*ABOUT THIS EXERCISE*. Starting at the top of the records and ending after the line that holds "[0, 0, 52, 128]", write the lines out again, substituting "rail line" for "railway track" and changing nothing else. Leave the pictures out of your answer.

[[ EXTRACTED DATA open ]]

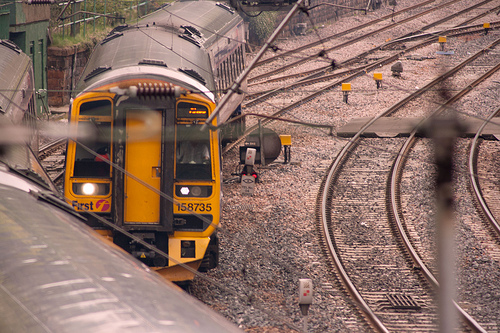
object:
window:
[217, 44, 245, 98]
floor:
[311, 105, 346, 119]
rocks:
[265, 250, 307, 277]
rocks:
[458, 252, 493, 287]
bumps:
[278, 135, 292, 164]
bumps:
[372, 72, 383, 90]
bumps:
[482, 22, 490, 35]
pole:
[298, 278, 312, 316]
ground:
[250, 190, 300, 249]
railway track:
[313, 130, 495, 330]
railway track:
[241, 0, 500, 131]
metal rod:
[318, 188, 332, 245]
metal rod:
[355, 48, 375, 56]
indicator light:
[251, 174, 256, 178]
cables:
[217, 40, 386, 108]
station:
[32, 71, 242, 331]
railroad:
[315, 0, 500, 333]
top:
[0, 165, 250, 333]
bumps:
[341, 83, 351, 103]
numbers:
[177, 202, 212, 211]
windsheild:
[175, 124, 212, 180]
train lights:
[80, 183, 100, 196]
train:
[58, 0, 249, 281]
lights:
[81, 182, 97, 195]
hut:
[0, 0, 52, 128]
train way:
[47, 0, 499, 328]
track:
[313, 188, 442, 300]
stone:
[348, 195, 370, 221]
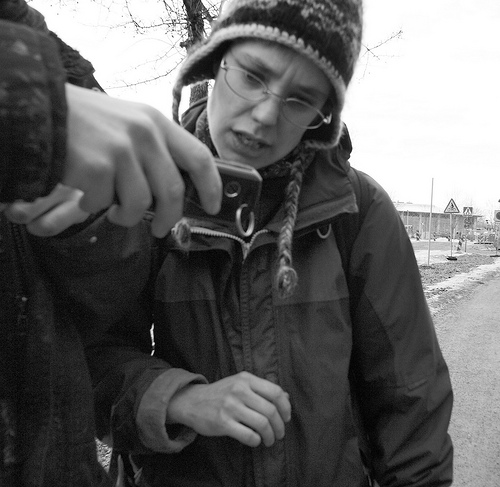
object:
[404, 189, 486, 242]
building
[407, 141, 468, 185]
background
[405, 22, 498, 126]
sky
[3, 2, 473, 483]
people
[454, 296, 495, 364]
road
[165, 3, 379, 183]
woman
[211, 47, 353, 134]
down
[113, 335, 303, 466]
arm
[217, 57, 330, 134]
glasses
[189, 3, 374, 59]
warm hat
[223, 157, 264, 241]
cell phone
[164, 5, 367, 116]
person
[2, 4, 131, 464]
person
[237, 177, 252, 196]
operate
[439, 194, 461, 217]
sign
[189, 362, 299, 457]
hand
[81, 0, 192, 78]
tree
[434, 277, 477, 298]
parking strip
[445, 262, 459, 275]
grass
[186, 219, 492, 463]
coat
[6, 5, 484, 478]
picture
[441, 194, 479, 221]
signs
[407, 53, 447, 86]
day time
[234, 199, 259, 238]
ring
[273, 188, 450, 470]
winter jacket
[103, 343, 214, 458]
jacket sleeve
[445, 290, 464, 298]
dirt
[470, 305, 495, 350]
ground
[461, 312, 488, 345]
street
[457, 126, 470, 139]
distance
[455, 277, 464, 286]
snow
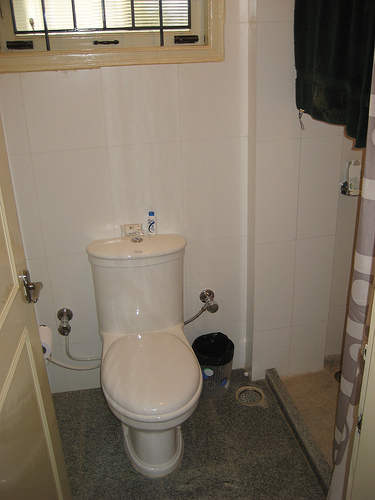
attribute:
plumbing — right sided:
[185, 284, 220, 322]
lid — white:
[130, 320, 238, 445]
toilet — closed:
[83, 211, 208, 404]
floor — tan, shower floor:
[279, 372, 341, 455]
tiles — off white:
[105, 141, 185, 236]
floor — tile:
[50, 365, 326, 498]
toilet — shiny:
[82, 218, 205, 481]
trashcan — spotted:
[190, 332, 232, 398]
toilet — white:
[91, 201, 224, 475]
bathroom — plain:
[4, 4, 370, 498]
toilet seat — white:
[104, 334, 199, 418]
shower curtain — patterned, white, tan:
[313, 59, 374, 498]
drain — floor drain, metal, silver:
[230, 379, 271, 405]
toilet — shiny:
[86, 233, 204, 477]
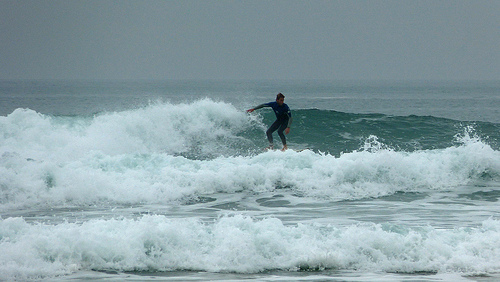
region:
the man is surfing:
[165, 47, 423, 257]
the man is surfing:
[219, 60, 381, 207]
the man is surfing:
[199, 62, 311, 229]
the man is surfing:
[200, 61, 379, 208]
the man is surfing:
[217, 89, 341, 264]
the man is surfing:
[227, 85, 310, 219]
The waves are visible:
[104, 106, 234, 256]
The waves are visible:
[122, 155, 287, 280]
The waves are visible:
[161, 174, 255, 271]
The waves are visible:
[68, 53, 285, 264]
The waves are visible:
[146, 30, 251, 260]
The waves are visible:
[244, 218, 305, 264]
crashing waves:
[53, 174, 413, 252]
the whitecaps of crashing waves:
[71, 185, 476, 270]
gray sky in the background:
[71, 5, 473, 78]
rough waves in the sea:
[11, 87, 497, 218]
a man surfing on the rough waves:
[225, 70, 327, 165]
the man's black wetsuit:
[245, 87, 305, 157]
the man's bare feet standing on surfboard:
[251, 137, 302, 164]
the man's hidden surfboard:
[254, 136, 301, 175]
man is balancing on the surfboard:
[230, 82, 302, 167]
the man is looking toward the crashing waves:
[231, 80, 309, 173]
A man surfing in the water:
[243, 90, 293, 152]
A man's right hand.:
[244, 107, 256, 114]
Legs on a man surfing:
[261, 121, 288, 145]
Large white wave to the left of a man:
[122, 94, 247, 149]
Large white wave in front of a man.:
[243, 148, 325, 194]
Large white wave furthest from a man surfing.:
[2, 209, 499, 271]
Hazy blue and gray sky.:
[0, 1, 495, 80]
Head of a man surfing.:
[272, 91, 286, 104]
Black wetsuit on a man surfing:
[258, 102, 290, 144]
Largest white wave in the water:
[2, 108, 114, 207]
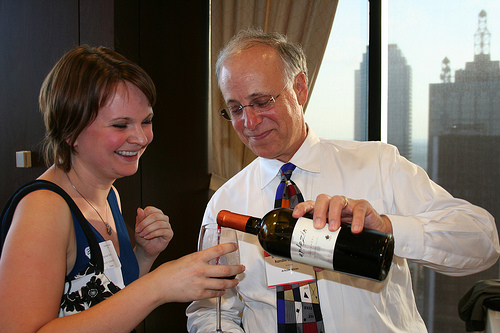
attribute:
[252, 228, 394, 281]
wine — red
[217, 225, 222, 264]
wine — pouring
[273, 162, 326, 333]
tie — multi-colored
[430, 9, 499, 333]
building — in the distance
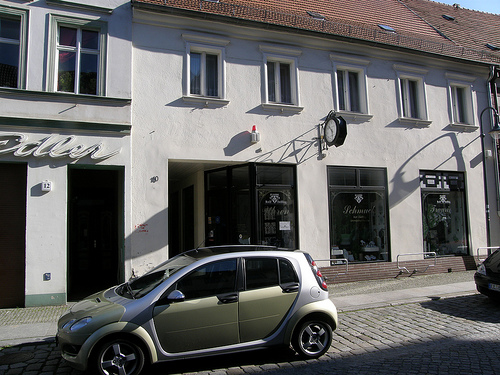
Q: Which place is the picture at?
A: It is at the street.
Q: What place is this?
A: It is a street.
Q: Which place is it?
A: It is a street.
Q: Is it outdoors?
A: Yes, it is outdoors.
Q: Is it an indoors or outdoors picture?
A: It is outdoors.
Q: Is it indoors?
A: No, it is outdoors.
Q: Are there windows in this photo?
A: Yes, there is a window.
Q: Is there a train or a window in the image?
A: Yes, there is a window.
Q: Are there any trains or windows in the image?
A: Yes, there is a window.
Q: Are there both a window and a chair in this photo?
A: No, there is a window but no chairs.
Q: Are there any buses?
A: No, there are no buses.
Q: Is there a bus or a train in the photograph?
A: No, there are no buses or trains.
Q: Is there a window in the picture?
A: Yes, there is a window.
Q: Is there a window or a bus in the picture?
A: Yes, there is a window.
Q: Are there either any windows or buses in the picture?
A: Yes, there is a window.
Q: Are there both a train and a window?
A: No, there is a window but no trains.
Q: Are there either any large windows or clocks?
A: Yes, there is a large window.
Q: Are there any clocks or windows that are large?
A: Yes, the window is large.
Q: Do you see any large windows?
A: Yes, there is a large window.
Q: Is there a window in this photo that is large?
A: Yes, there is a window that is large.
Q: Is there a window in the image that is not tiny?
A: Yes, there is a large window.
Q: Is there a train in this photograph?
A: No, there are no trains.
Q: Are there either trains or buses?
A: No, there are no trains or buses.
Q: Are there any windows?
A: Yes, there is a window.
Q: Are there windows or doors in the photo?
A: Yes, there is a window.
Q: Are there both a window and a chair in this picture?
A: No, there is a window but no chairs.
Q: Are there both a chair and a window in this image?
A: No, there is a window but no chairs.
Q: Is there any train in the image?
A: No, there are no trains.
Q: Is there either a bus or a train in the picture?
A: No, there are no trains or buses.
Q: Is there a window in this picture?
A: Yes, there is a window.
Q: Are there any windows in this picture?
A: Yes, there is a window.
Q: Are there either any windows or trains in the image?
A: Yes, there is a window.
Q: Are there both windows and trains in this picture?
A: No, there is a window but no trains.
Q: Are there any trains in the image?
A: No, there are no trains.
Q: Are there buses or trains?
A: No, there are no trains or buses.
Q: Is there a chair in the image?
A: No, there are no chairs.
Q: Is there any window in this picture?
A: Yes, there is a window.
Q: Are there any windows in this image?
A: Yes, there is a window.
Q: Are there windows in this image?
A: Yes, there is a window.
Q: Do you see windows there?
A: Yes, there is a window.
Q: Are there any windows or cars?
A: Yes, there is a window.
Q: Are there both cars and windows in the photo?
A: Yes, there are both a window and a car.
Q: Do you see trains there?
A: No, there are no trains.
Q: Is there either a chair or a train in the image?
A: No, there are no trains or chairs.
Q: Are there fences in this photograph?
A: No, there are no fences.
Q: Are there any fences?
A: No, there are no fences.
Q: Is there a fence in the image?
A: No, there are no fences.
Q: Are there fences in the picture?
A: No, there are no fences.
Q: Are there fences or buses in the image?
A: No, there are no fences or buses.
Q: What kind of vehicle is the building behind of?
A: The building is behind the car.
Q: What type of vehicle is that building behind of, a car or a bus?
A: The building is behind a car.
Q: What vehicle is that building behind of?
A: The building is behind the car.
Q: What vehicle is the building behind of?
A: The building is behind the car.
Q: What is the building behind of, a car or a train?
A: The building is behind a car.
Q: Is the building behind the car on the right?
A: Yes, the building is behind the car.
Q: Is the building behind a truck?
A: No, the building is behind the car.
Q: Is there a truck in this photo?
A: No, there are no trucks.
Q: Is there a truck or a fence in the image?
A: No, there are no trucks or fences.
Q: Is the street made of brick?
A: Yes, the street is made of brick.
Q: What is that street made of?
A: The street is made of brick.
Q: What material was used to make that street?
A: The street is made of brick.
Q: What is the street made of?
A: The street is made of brick.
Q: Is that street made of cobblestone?
A: No, the street is made of brick.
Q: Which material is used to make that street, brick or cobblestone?
A: The street is made of brick.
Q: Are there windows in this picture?
A: Yes, there is a window.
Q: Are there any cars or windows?
A: Yes, there is a window.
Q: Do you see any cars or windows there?
A: Yes, there is a window.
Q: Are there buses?
A: No, there are no buses.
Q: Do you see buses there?
A: No, there are no buses.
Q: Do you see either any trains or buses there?
A: No, there are no buses or trains.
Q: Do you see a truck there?
A: No, there are no trucks.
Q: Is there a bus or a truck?
A: No, there are no trucks or buses.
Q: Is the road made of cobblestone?
A: Yes, the road is made of cobblestone.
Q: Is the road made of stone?
A: No, the road is made of cobblestone.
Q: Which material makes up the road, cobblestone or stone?
A: The road is made of cobblestone.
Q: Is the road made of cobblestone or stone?
A: The road is made of cobblestone.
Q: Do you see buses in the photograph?
A: No, there are no buses.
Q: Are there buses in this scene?
A: No, there are no buses.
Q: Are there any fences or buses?
A: No, there are no buses or fences.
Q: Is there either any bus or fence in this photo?
A: No, there are no buses or fences.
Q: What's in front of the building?
A: The car is in front of the building.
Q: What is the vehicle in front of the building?
A: The vehicle is a car.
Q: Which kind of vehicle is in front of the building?
A: The vehicle is a car.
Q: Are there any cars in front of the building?
A: Yes, there is a car in front of the building.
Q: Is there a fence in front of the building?
A: No, there is a car in front of the building.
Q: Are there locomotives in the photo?
A: No, there are no locomotives.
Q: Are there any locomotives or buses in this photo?
A: No, there are no locomotives or buses.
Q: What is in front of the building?
A: The car is in front of the building.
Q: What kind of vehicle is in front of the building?
A: The vehicle is a car.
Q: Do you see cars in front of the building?
A: Yes, there is a car in front of the building.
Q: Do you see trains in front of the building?
A: No, there is a car in front of the building.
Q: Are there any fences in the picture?
A: No, there are no fences.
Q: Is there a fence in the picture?
A: No, there are no fences.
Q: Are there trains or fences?
A: No, there are no fences or trains.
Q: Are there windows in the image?
A: Yes, there is a window.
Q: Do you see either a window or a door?
A: Yes, there is a window.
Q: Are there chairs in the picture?
A: No, there are no chairs.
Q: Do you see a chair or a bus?
A: No, there are no chairs or buses.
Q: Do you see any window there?
A: Yes, there is a window.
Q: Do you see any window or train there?
A: Yes, there is a window.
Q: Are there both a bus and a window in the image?
A: No, there is a window but no buses.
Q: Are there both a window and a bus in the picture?
A: No, there is a window but no buses.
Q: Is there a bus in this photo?
A: No, there are no buses.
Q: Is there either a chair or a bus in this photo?
A: No, there are no buses or chairs.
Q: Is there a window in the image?
A: Yes, there is a window.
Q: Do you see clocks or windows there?
A: Yes, there is a window.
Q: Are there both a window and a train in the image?
A: No, there is a window but no trains.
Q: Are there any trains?
A: No, there are no trains.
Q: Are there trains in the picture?
A: No, there are no trains.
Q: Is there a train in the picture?
A: No, there are no trains.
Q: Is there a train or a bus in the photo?
A: No, there are no trains or buses.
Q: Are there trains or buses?
A: No, there are no trains or buses.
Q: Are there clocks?
A: Yes, there is a clock.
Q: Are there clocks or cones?
A: Yes, there is a clock.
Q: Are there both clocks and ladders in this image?
A: No, there is a clock but no ladders.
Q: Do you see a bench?
A: No, there are no benches.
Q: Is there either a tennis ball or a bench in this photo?
A: No, there are no benches or tennis balls.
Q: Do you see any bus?
A: No, there are no buses.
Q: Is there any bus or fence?
A: No, there are no buses or fences.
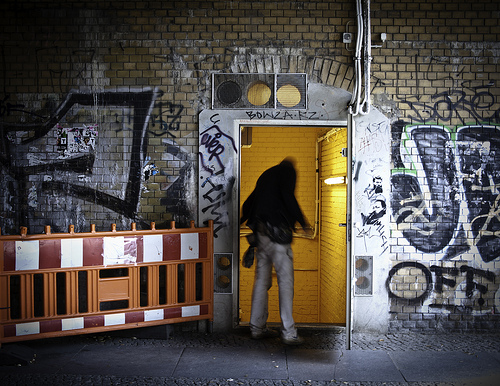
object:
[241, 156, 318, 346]
person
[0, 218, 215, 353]
gate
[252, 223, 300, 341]
pants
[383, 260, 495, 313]
graffiti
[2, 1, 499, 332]
wall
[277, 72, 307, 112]
vent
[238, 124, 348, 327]
door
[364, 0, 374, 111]
pipe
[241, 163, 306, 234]
jacket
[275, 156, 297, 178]
head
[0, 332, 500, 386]
sidewalk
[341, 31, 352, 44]
light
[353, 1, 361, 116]
wire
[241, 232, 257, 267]
bag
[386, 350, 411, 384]
line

[[ EXTRACTED DATA closed ]]

*SOLUTION TO THIS TASK*.
object:
window:
[217, 44, 245, 98]
floor:
[311, 105, 346, 119]
rocks:
[265, 250, 307, 277]
rocks:
[458, 252, 493, 287]
bumps:
[278, 135, 292, 164]
bumps:
[372, 72, 383, 90]
bumps:
[482, 22, 490, 35]
pole:
[298, 278, 312, 316]
ground:
[250, 190, 300, 249]
rail line:
[313, 130, 495, 330]
rail line:
[241, 0, 500, 131]
metal rod:
[318, 188, 332, 245]
metal rod:
[355, 48, 375, 56]
indicator light:
[251, 174, 256, 178]
cables:
[217, 40, 386, 108]
station:
[32, 71, 242, 331]
railroad:
[315, 0, 500, 333]
top:
[0, 165, 250, 333]
bumps:
[341, 83, 351, 103]
numbers:
[177, 202, 212, 211]
windsheild:
[175, 124, 212, 180]
train lights:
[80, 183, 100, 196]
train:
[58, 0, 249, 281]
lights:
[81, 182, 97, 195]
hut:
[0, 0, 52, 128]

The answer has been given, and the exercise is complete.